Bir süre sonra, hastanede beraber çalıştığım ama samimiyetimizin mesafeli olduğu Ahmet yanımda belirmişti. Hafif tebessümle, “Hadi dansa kalk, bu gece biraz eğlenmek lazım,” dedi. Tereddüt ettim ama onun ısrarı karşısında direnemedim. Dans pistine çıktığımızda, Ahmet’in güçlü ve dikkatli elleri bana güven verdi. Müzik ritmiyle uyum içinde hareket ederken, kalbim başka bir yöne gidiyordu; gözlerim istemsizce Bintuğ’u arıyordu. O, uzaklardan sessizce bizi izliyordu. Bakışları derin sanki bir şeyler anlatmaya çalışıyor ama sessiz kalıyordu. Bu izleyiş, içimde tuhaf bir sıcaklık ve soğukluk arasında gidip gelen bir his uyandırdı. Ahmet’le dans ederken bile düşüncelerim tamamen orada, Bintuğ’un sessiz gölgesi altında kaldı. Gecenin ilerleyen saatlerinde, dans pistinde Ahmet’in yanında olmanın rahatlığıyla karmaşık duygularımı bastırmaya çalıştım ama biliyordum; bu gece kolay kolay bitmeyecekti.
Lavaboya doğru yürürken, köşeyi döner dönmez Duru’yla karşılaştım. Göz göze geldiğimizde, yüzünde o her zaman gördüğüm sıcak, meraklı ifade vardı. “Mihre! Burada seni görmek ne güzel,” dedi, kucaklamaya niyetlenir gibi hafifçe yana eğildi. “Düğüne gelmen sürpriz oldu gerçekten. Neden bize haber vermedin, seninle biraz konuşmak istiyordum.”
Gülümsedim, biraz şaşırmış ama sevinmiştim de. “Duru, ne desem bilemedim. Ben de davetiyeyi son anda gördüm ve kendimi böyle bir akşama hazırlamak istedim. Sürpriz oldu işte.” Duru gözlerimi dikkatle süzdü, ardından omzuma hafifçe dokundu. “Bintuğ da burada, onunla beraber geldik. Bu kadar uzak durman seni bizden çok farklı yapıyor gibi. Ne oluyor, son durumunu anlat bana?
İçimde bir yerlerde sıkışan kelimeler vardı ama onun gözlerine bakınca dürüst olmadan edemedim. “Biliyorum Duru, ama bazen hayatın karmaşası içinde kendi duvarlarımı örüyorum. Her şeyi hemen açmak zor geliyor.” Duru başını yana eğdi, biraz yumuşadı. “Ama biliyorsun, ben hep senin yanındayım, Mihre. Her ne yaşarsan yaşa, birlikte hallederiz.
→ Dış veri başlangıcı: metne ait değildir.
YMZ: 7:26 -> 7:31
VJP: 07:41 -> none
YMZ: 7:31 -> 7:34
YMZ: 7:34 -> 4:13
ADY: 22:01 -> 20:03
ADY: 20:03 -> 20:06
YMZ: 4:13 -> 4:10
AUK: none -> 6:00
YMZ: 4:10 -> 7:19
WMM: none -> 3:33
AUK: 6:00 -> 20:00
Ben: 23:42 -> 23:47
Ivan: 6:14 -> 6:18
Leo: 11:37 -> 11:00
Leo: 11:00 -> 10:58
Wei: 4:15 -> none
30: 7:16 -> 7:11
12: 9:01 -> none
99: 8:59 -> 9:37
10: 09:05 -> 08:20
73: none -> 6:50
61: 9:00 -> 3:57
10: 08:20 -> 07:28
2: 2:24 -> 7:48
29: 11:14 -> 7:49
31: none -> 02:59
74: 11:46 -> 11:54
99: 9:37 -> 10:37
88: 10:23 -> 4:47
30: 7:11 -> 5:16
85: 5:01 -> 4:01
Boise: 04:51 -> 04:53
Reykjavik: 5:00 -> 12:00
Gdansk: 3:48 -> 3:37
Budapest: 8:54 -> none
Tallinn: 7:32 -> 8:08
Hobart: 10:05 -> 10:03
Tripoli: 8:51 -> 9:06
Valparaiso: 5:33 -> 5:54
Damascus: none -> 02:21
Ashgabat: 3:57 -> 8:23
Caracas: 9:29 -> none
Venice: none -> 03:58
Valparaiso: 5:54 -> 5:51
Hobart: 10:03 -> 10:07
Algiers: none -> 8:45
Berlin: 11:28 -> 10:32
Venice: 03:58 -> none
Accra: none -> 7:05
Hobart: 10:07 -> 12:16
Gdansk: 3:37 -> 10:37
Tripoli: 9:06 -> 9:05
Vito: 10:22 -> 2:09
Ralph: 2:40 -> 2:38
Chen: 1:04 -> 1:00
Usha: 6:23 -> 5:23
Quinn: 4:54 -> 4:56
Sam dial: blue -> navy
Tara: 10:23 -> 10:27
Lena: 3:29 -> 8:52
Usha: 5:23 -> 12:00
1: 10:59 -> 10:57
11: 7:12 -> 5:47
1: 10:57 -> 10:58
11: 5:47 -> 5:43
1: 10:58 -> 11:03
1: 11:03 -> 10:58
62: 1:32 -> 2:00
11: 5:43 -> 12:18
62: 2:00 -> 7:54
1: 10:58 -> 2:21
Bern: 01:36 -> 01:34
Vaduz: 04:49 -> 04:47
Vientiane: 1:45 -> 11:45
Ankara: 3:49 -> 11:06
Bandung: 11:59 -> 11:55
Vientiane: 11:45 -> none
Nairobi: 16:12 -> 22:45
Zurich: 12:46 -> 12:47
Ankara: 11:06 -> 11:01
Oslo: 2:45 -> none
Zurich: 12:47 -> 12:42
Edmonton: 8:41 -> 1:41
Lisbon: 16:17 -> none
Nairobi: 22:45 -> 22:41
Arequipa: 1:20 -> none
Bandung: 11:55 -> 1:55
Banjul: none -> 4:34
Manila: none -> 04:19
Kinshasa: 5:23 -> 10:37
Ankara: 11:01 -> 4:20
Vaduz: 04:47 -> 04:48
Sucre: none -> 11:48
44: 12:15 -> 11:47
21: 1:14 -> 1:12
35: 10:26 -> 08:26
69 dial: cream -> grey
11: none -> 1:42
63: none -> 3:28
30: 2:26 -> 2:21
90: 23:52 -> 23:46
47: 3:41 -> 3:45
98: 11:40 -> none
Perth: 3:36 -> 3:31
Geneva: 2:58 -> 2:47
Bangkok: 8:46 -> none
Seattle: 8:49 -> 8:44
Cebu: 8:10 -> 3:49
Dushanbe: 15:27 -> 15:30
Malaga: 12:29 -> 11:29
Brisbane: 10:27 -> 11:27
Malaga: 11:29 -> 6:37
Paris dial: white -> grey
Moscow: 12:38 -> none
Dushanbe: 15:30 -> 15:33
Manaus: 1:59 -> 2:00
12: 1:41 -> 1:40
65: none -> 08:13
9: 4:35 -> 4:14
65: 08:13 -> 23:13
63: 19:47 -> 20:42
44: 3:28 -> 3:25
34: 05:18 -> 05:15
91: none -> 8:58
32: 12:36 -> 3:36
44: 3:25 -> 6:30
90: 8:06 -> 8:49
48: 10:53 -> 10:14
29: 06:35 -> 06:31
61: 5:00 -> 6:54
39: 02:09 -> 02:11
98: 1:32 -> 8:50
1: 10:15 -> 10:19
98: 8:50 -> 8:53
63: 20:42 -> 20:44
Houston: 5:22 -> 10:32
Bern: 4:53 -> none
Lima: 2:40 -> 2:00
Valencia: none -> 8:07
Saklama kendini, olur mu?”
Kalbim sıcacık olmuştu. “Teşekkür ederim. Bu gece buradayım, senin yanındayım işte.” Duru gülümsedi. “İyi ki geldin. Hadi, birlikte geri dönelim, biraz da seninle sohbet edelim.” O an anladım ki ne olursa olsun, dostluklar en karmaşık anlarda bile en sağlam liman oluyor. Yavaşça lavaboya doğru yürürken, içimde hafifleyen bir huzur vardı.
Lavabodan birlikte çıktıktan sonra Duru, beni elinden tutar gibi hafifçe kolumdan tuttu. “Hadi, sen bizim masaya gel, biraz oturalım, konuşalım,” dedi ısrarla, gözlerindeki samimiyetle. Direnmeyi denedim ama o an hissettiğim yalnızlık ve karışıklık içinde onun yanına gitmek daha iyi gelecekti. Masaya doğru yürürken ondan izin alıp biraz önce oturduğum masaya gittim ve masada duran çantamı alarak tekrar beni bekleyen Duru’nun yanına geldim. Masalarına yaklaştıkça görüş açım daha da netleşiyordu. Bintuğ da sol sandalyede oturmuş, yanındaki adamla birlikte kısa bir sohbete girmişlerdi. Duru hemen kendi sandalyesinin yanındaki boş sandalyeyi işaret etti, “Burası senin için,” dedi gülümseyerek. Oturdum; aramızdaki mesafe yavaş yavaş eriyordu.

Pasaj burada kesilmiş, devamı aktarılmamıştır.